*** Task input Section Begins ***
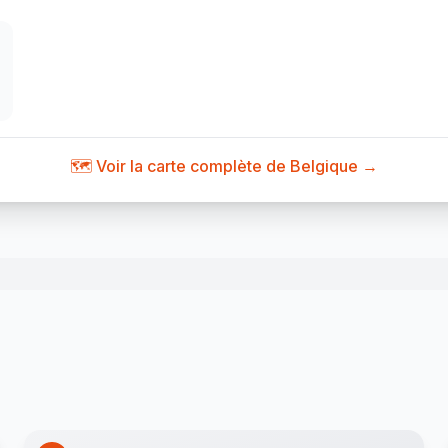
🗺️ Voir la carte complète de Belgique →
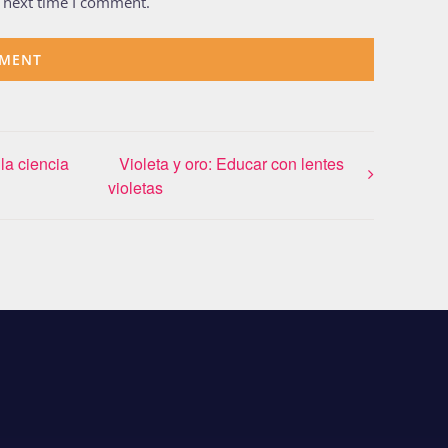
e next time I comment.
la ciencia
Violeta y oro: Educar con lentes
violetas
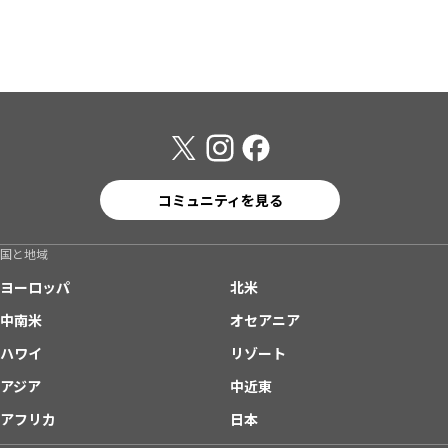
コミュニティを見る
国と地域
ヨーロッパ
北米
中南米
オセアニア
ハワイ
リゾート
アジア
中近東
アフリカ
日本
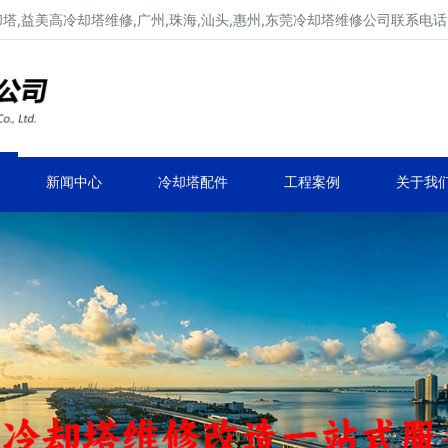
,益美高冷却塔维修,广州,珠海,汕头,惠州,东莞冷却塔维修公司联系电话137
广东康明冷却塔维修,冷却塔改造
专业冷却塔维修,冷却塔改造,冷却塔抢修服务
新闻中心
冷却塔配件
工程案例
关于我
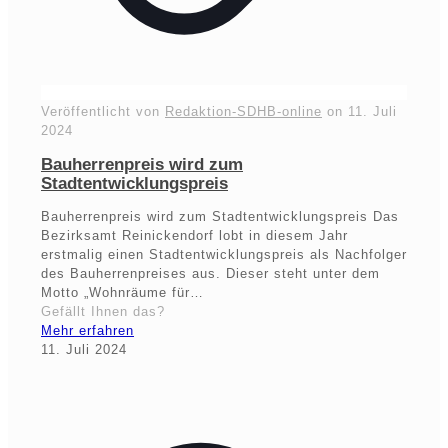
Veröffentlicht von
Redaktion-SDHB-online
on
11. Juli
2024
Bauherrenpreis wird zum
Stadtentwicklungspreis
Bauherrenpreis wird zum Stadtentwicklungspreis Das
Bezirksamt Reinickendorf lobt in diesem Jahr
erstmalig einen Stadtentwicklungspreis als Nachfolger
des Bauherrenpreises aus. Dieser steht unter dem
Motto „Wohnräume für…
Gefällt Ihnen das?
Mehr erfahren
11. Juli 2024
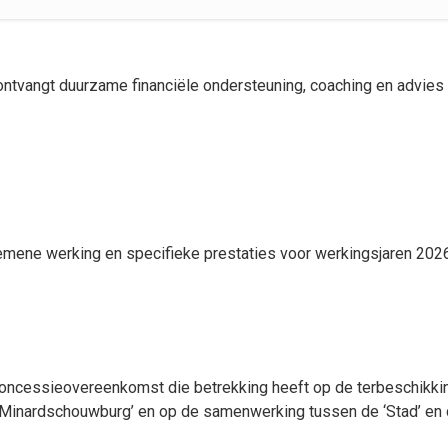
ontvangt duurzame financiële ondersteuning, coaching en advies 
mene werking en specifieke prestaties voor werkingsjaren 2026
 concessieovereenkomst die betrekking heeft op de terbeschikkin
inardschouwburg’ en op de samenwerking tussen de ‘Stad’ en de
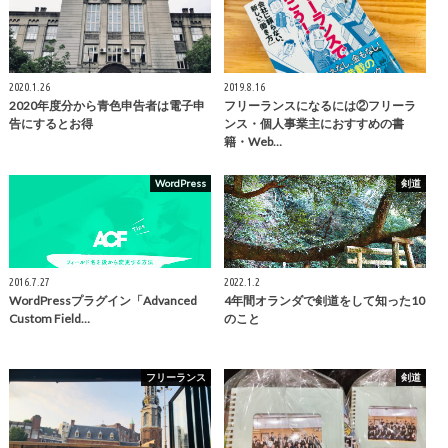
2020.1.26
2019.8.16
2020年度分から青色申告者は電子申
フリーランスになるには②フリーラ
告にするとお得
ンス・個人事業主におすすめの書
籍・Web…
WordPress
剣道
2016.7.27
2022.1.2
WordPressプラグイン「Advanced
4年間オランダで剣道をして知った10
Custom Field…
のこと
フリーランス
剣道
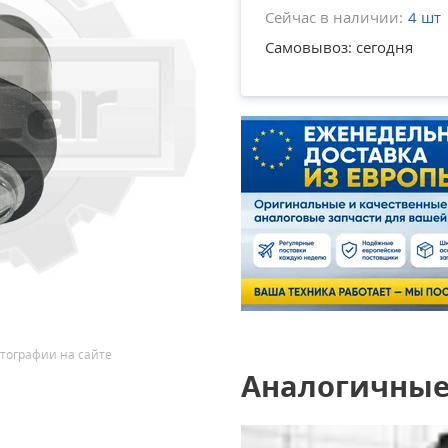
Сейчас в наличии:
4 шт
Самовывоз: сегодня
тографии на сайте
Аналогичные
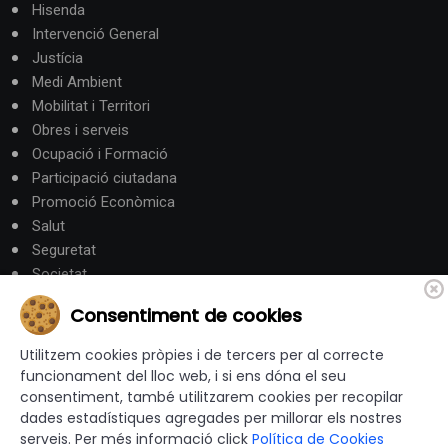
Hisenda
Intervenció General
Justícia
Medi Ambient
Mobilitat i Territori
Obres i serveis
Ocupació i Formació
Participació ciutadana
Promoció Econòmica
Salut
Seguretat
Societat
Turisme
Consentiment de cookies
Altres Canals
Utilitzem cookies pròpies i de tercers per al correcte
funcionament del lloc web, i si ens dóna el seu
consentiment, també utilitzarem cookies per recopilar
canalandorra.ad
dades estadístiques agregades per millorar els nostres
serveis. Per més informació click
Política de Cookies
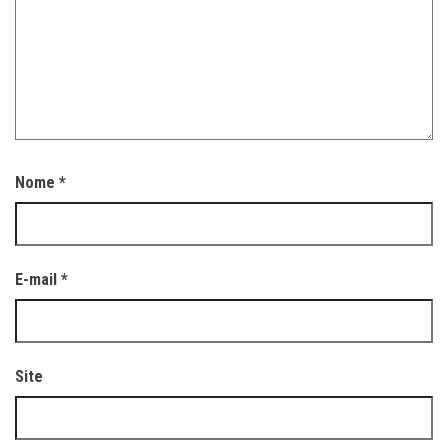
Nome
*
E-mail
*
Site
*** Task input Section Ends ***
How many lines in the listing contain the string "serveis"? Please answer with the number and no other words.

Solution for this problem
2